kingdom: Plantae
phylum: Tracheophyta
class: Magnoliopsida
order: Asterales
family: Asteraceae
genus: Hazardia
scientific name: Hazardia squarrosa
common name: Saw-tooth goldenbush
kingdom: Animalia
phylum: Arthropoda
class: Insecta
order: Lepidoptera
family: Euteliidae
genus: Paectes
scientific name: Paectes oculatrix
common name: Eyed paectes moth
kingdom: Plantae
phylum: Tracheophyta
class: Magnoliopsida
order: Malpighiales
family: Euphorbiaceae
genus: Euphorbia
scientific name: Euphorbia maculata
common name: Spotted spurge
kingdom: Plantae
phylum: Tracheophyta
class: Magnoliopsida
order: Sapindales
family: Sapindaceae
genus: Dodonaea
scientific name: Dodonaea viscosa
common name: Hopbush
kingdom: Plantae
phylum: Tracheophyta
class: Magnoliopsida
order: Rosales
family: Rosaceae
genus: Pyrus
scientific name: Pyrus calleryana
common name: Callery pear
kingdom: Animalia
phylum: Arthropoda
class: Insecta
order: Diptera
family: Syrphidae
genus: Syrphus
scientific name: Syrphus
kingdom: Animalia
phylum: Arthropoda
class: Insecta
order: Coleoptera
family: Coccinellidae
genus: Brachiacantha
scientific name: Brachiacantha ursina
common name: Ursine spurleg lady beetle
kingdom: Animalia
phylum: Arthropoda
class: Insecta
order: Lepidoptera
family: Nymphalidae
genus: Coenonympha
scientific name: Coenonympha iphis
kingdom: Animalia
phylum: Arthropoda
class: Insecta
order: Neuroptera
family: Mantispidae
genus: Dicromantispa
■ ■ ■
### [PROBLEM TO WORK ON]
Copy all of the lines above word for word.

### [ANSWER TO THIS EXERCISE]
kingdom: Plantae
phylum: Tracheophyta
class: Magnoliopsida
order: Asterales
family: Asteraceae
genus: Hazardia
scientific name: Hazardia squarrosa
common name: Saw-tooth goldenbush
kingdom: Animalia
phylum: Arthropoda
class: Insecta
order: Lepidoptera
family: Euteliidae
genus: Paectes
scientific name: Paectes oculatrix
common name: Eyed paectes moth
kingdom: Plantae
phylum: Tracheophyta
class: Magnoliopsida
order: Malpighiales
family: Euphorbiaceae
genus: Euphorbia
scientific name: Euphorbia maculata
common name: Spotted spurge
kingdom: Plantae
phylum: Tracheophyta
class: Magnoliopsida
order: Sapindales
family: Sapindaceae
genus: Dodonaea
scientific name: Dodonaea viscosa
common name: Hopbush
kingdom: Plantae
phylum: Tracheophyta
class: Magnoliopsida
order: Rosales
family: Rosaceae
genus: Pyrus
scientific name: Pyrus calleryana
common name: Callery pear
kingdom: Animalia
phylum: Arthropoda
class: Insecta
order: Diptera
family: Syrphidae
genus: Syrphus
scientific name: Syrphus
kingdom: Animalia
phylum: Arthropoda
class: Insecta
order: Coleoptera
family: Coccinellidae
genus: Brachiacantha
scientific name: Brachiacantha ursina
common name: Ursine spurleg lady beetle
kingdom: Animalia
phylum: Arthropoda
class: Insecta
order: Lepidoptera
family: Nymphalidae
genus: Coenonympha
scientific name: Coenonympha iphis
kingdom: Animalia
phylum: Arthropoda
class: Insecta
order: Neuroptera
family: Mantispidae
genus: Dicromantispa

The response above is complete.